Den Ersteren fehlt das Wissen, den Letzteren fehlt die Erfahrung. Hierbei handelt es sich um eine Situation, die unter anderem der Tatsache geschuldet ist, dass die Vermittlung von Projektmanagementwissen erst in den letzten Jahren auch in den Hochschulen eine Rolle spielt. Im wahrscheinlichsten Fall werden innerhalb eines Semesters schnell die Grundlagen vermittelt, was dann zur Folge hat, dass Berufseinsteiger dem Irrglauben unterliegen, sie wüssten alles, was man über Projektmanagement wissen müsste.1 Auch die bekannten Zertifizierungen zum Projektmanager, wie zum Beispiel IPMA, PMP und PRINCE2, und damit die systematische Verbreitung des Projektmanagementwissens und der methodischen Kompetenz sind erst in den letzten Jahren so richtig populär geworden. Doch obwohl es mittlerweile nicht mehr exotisch ist, sich neben dem nötigen Fachwissen auch mindestens ebenso nötiges Wissen über Projektmanagement anzueignen, hilft alles nichts: Ein weniger schlechter Projektmanager wird man durch die Kombination von in Kursen und schlauen Büchern vermitteltem Methodenwissen und knallharter praktischer Erfahrung. Es ist kaum auszuschließen, dass auch Sie ein paar Mal auf die Nase fallen werden oder schon auf die Nase gefallen sind. Macht nichts. Stehen Sie auf, richten Sie Ihr Projektmanagerkrönchen und managen Sie weiter.

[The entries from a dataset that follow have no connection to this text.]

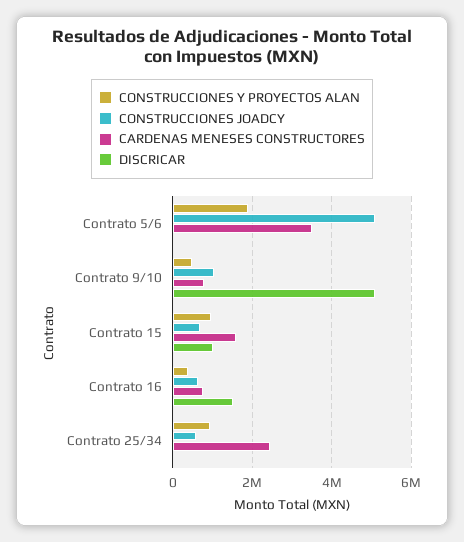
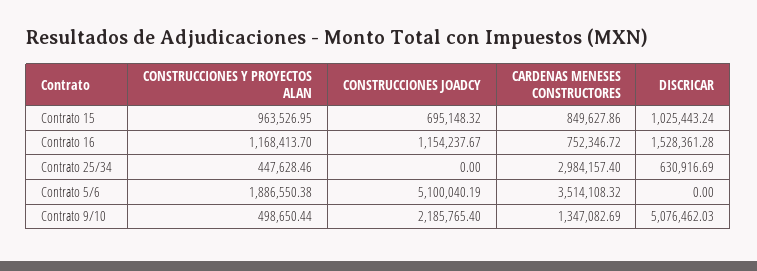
CONSTRUCCIONES JOADCY, Contrato 9/10: 1000000 -> 2185765.4
CARDENAS MENESES CONSTRUCTORES, Contrato 9/10: 800000 -> 1347082.69
CARDENAS MENESES CONSTRUCTORES, Contrato 15: 1600000 -> 849627.86
CONSTRUCCIONES Y PROYECTOS ALAN, Contrato 16: 400000 -> 1168413.7
CONSTRUCCIONES JOADCY, Contrato 16: 600000 -> 1154237.67
CONSTRUCCIONES Y PROYECTOS ALAN, Contrato 25/34: 1000000 -> 447628.46
CONSTRUCCIONES JOADCY, Contrato 25/34: 600000 -> 0
CARDENAS MENESES CONSTRUCTORES, Contrato 25/34: 2400000 -> 2984157.4
DISCRICAR, Contrato 25/34: 0 -> 630916.69

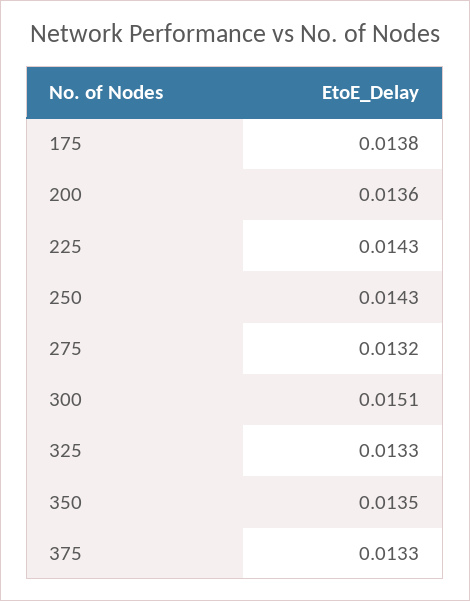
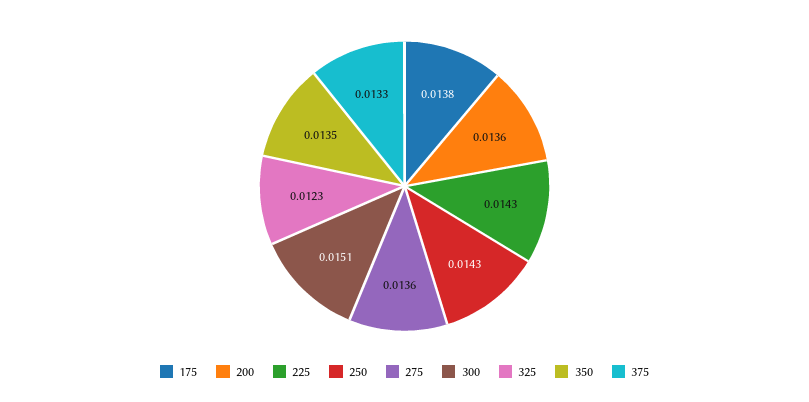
275: 0.0132 -> 0.0136
325: 0.0133 -> 0.0123

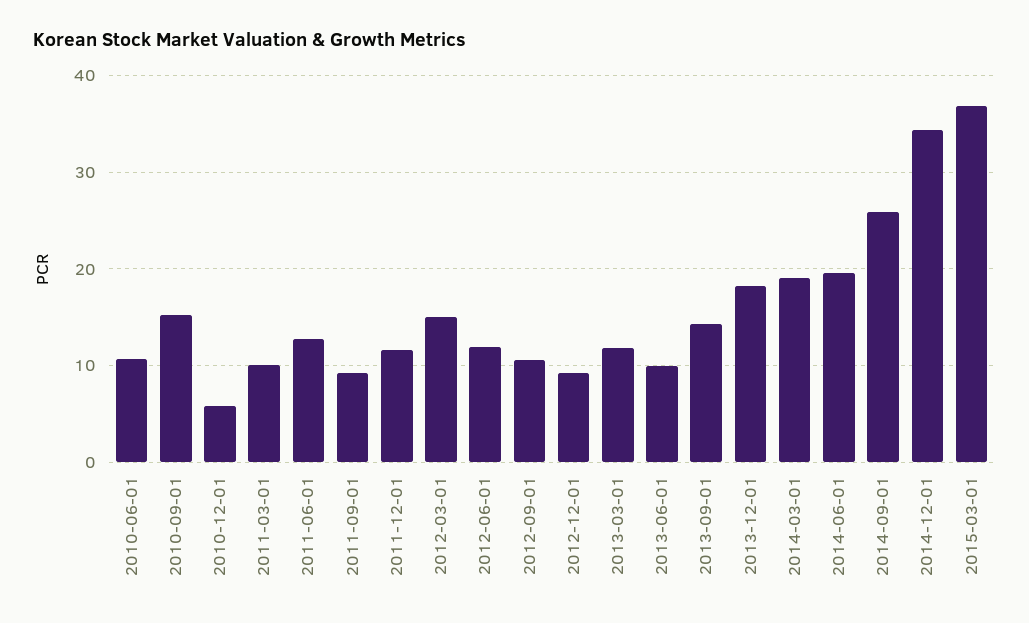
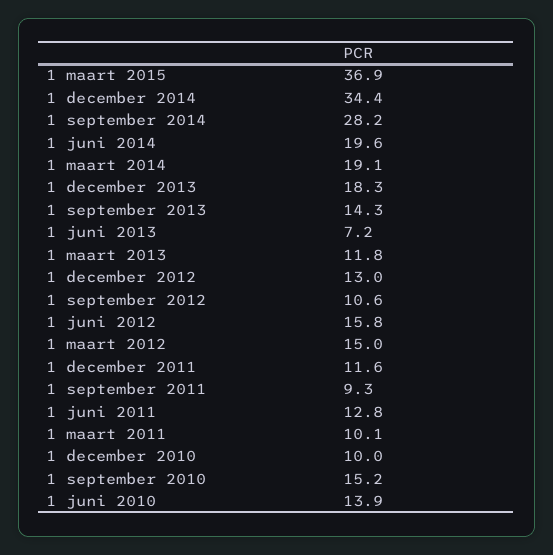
2010-06-01: 11 -> 13.9
2010-12-01: 6 -> 10
2012-06-01: 12 -> 15.8
2012-12-01: 9 -> 13
2013-06-01: 10 -> 7.2
2014-09-01: 26 -> 28.2

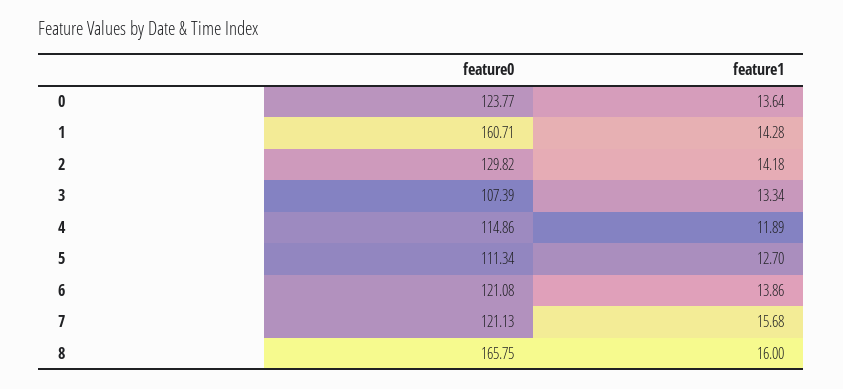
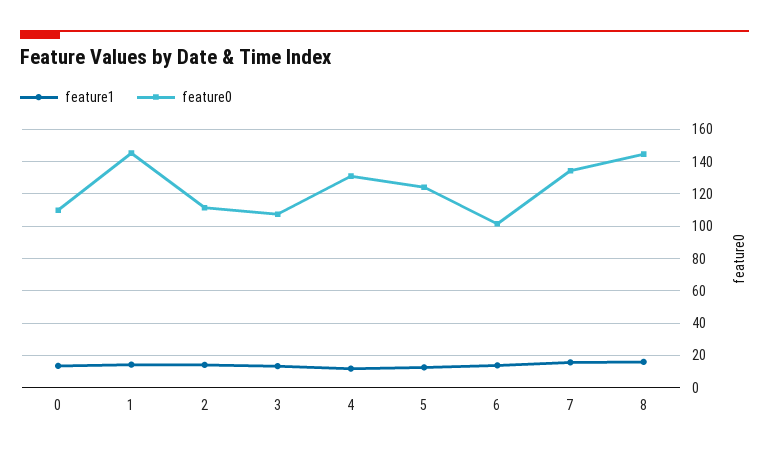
feature0, 0: 123.77 -> 110
feature0, 1: 160.71 -> 145
feature0, 2: 129.82 -> 110
feature0, 4: 114.86 -> 130
feature0, 5: 111.34 -> 125
feature0, 6: 121.08 -> 100
feature0, 7: 121.13 -> 135
feature0, 8: 165.75 -> 145

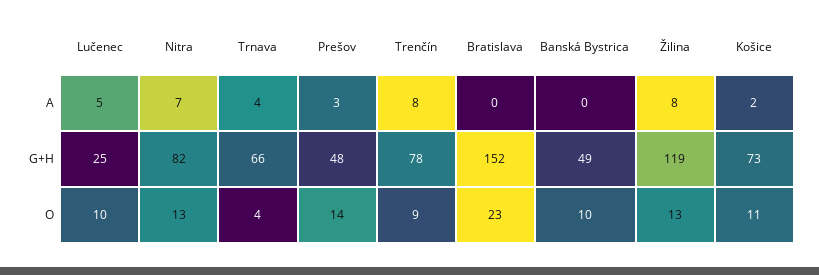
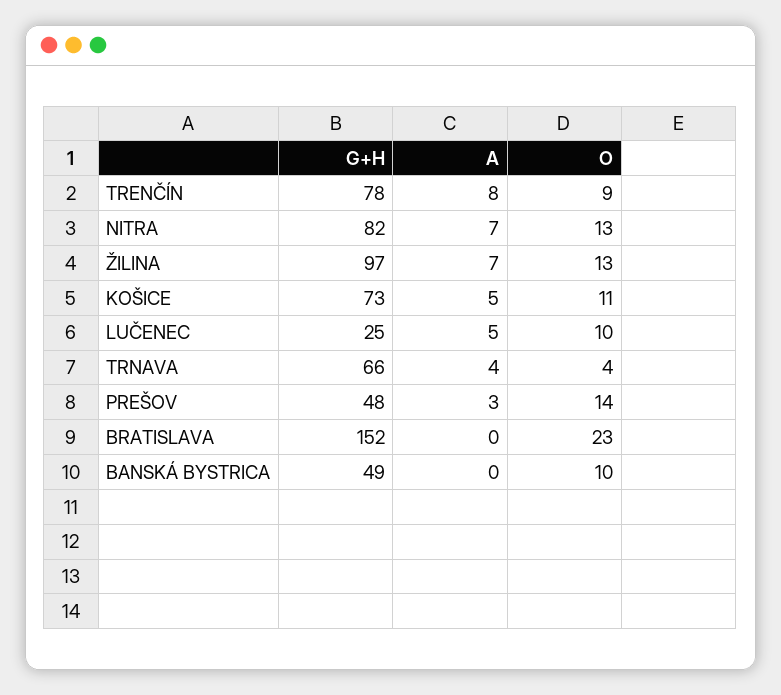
Žilina, A: 8 -> 7
Košice, A: 2 -> 5
Žilina, G+H: 119 -> 97

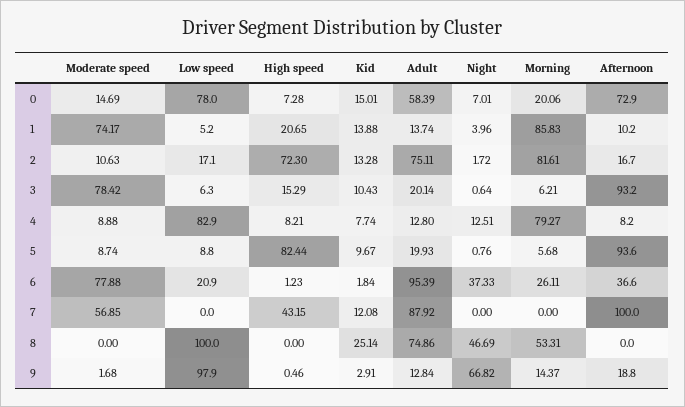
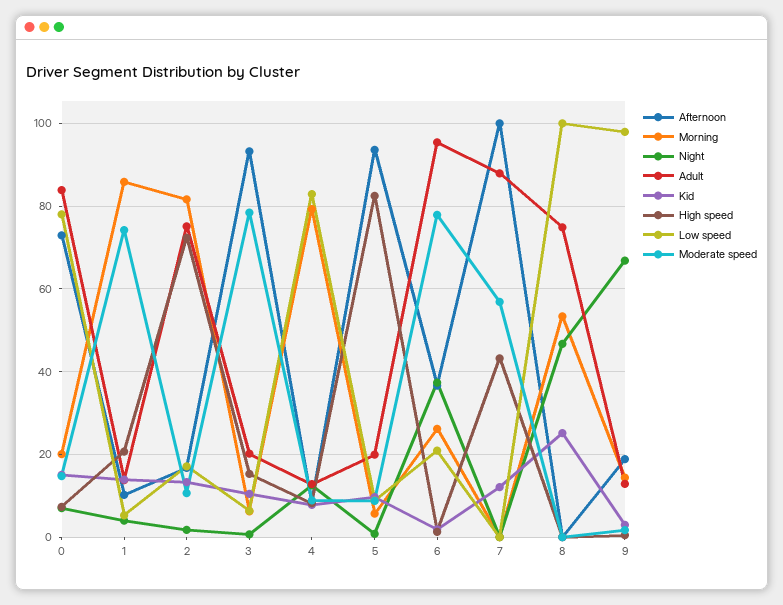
Adult, 0: 58.39 -> 84

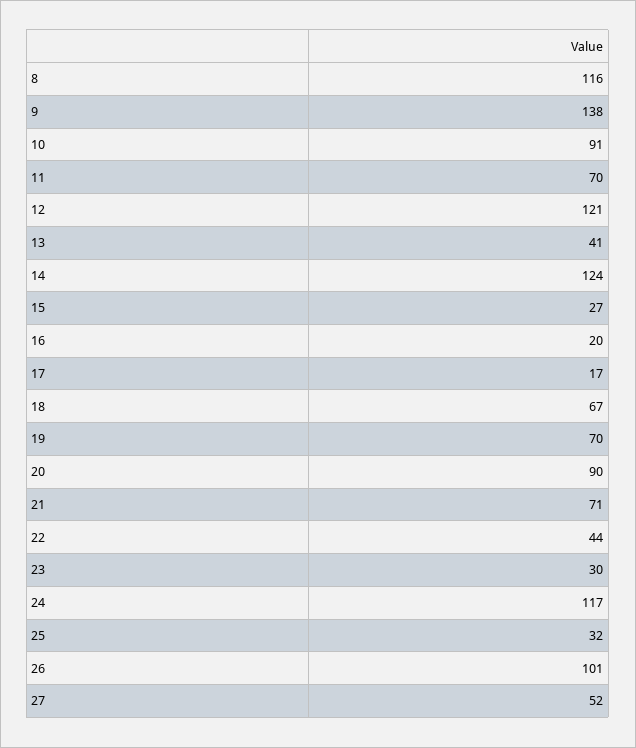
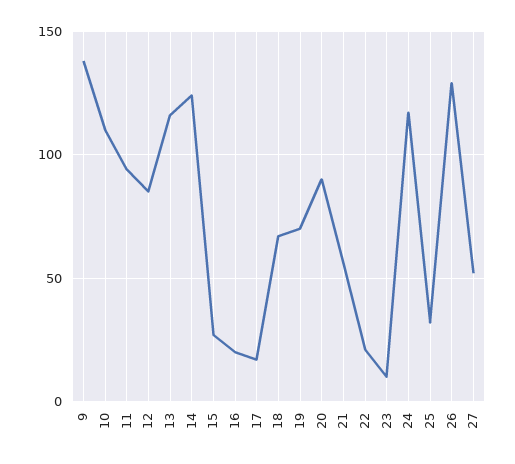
8: 116 -> none
10: 91 -> 110
11: 70 -> 95
12: 121 -> 85
13: 41 -> 115
21: 71 -> 55
22: 44 -> 20
23: 30 -> 10
26: 101 -> 130

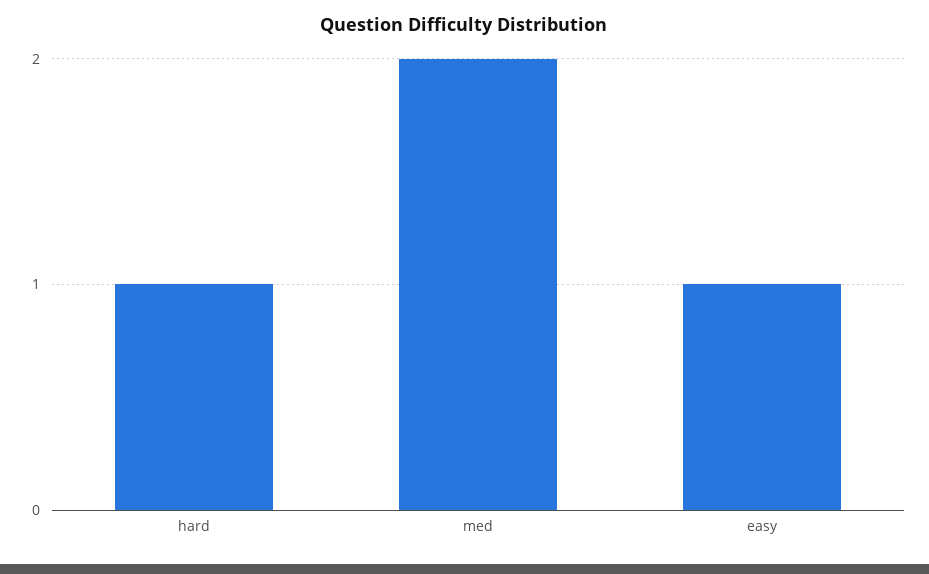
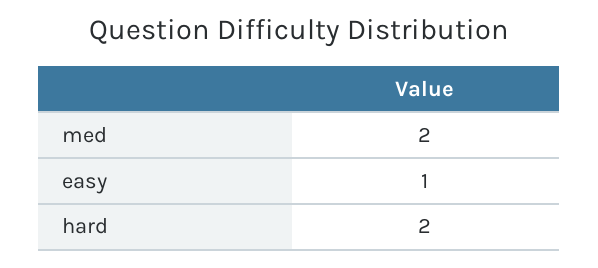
hard: 1 -> 2

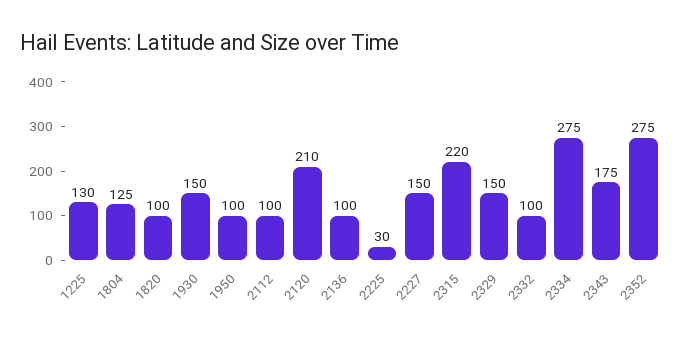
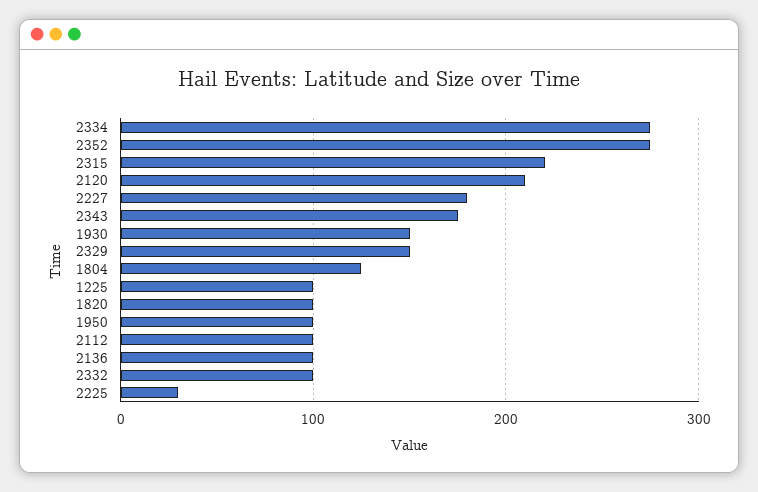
1225: 130 -> 100
2227: 150 -> 180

Kein Projekt ist wie das andere
Allein die Kenntnis der unterschiedlichen Projektmanagementmethoden reicht nicht zwingend aus, um ein guter Projektmanager zu sein. Zunächst mal muss man sie natürlich anwenden können, vor allem aber muss man in der Lage sein, die Anforderungen des Projekts im Hinblick auf die einzelnen Methoden einschätzen zu können.
Der Merksatz lautet hier: Die Methode dient immer dem Projekt.
Das bedeutet, dass die Auswahl der Methode und die Bearbeitungstiefe immer auf die Anforderungen des Projekts abzustimmen sind. Wir sprechen hier von der Skalierbarkeit der Methode. Ein häufig zu beobachtender Fehler ist die unangemessene Bearbeitungstiefe in Bezug auf die Methode. Es ergibt keinen Sinn, für ein kleines Projekt mit einer Laufzeit von zwei bis drei Monaten eine Risikomatrix mit allen Schikanen aufzubauen. Allein der dazu nötige Aufwand würde schon einen beträchtlichen Teil der Projektlaufzeit in Anspruch nehmen. Umgekehrt wäre es in einem Projekt mit langer Laufzeit und einem entsprechenden Budget fatal, weder eine detaillierte Risikoanalyse noch einen systematisierten, auf das Projekt abgestimmten Projekt-Risikomanagement-Prozess zu haben.
Das bedeutet auch, dass Sie als Projektmanager von Projekt zu Projekt umdenken oder zumindest prüfen müssen, ob die Methoden und die Herangehensweise, die Ihnen beim letzten Mal zu so viel Ruhm und Ehre verholfen haben, auch beim nächsten Projekt ähnlich vielversprechend sind.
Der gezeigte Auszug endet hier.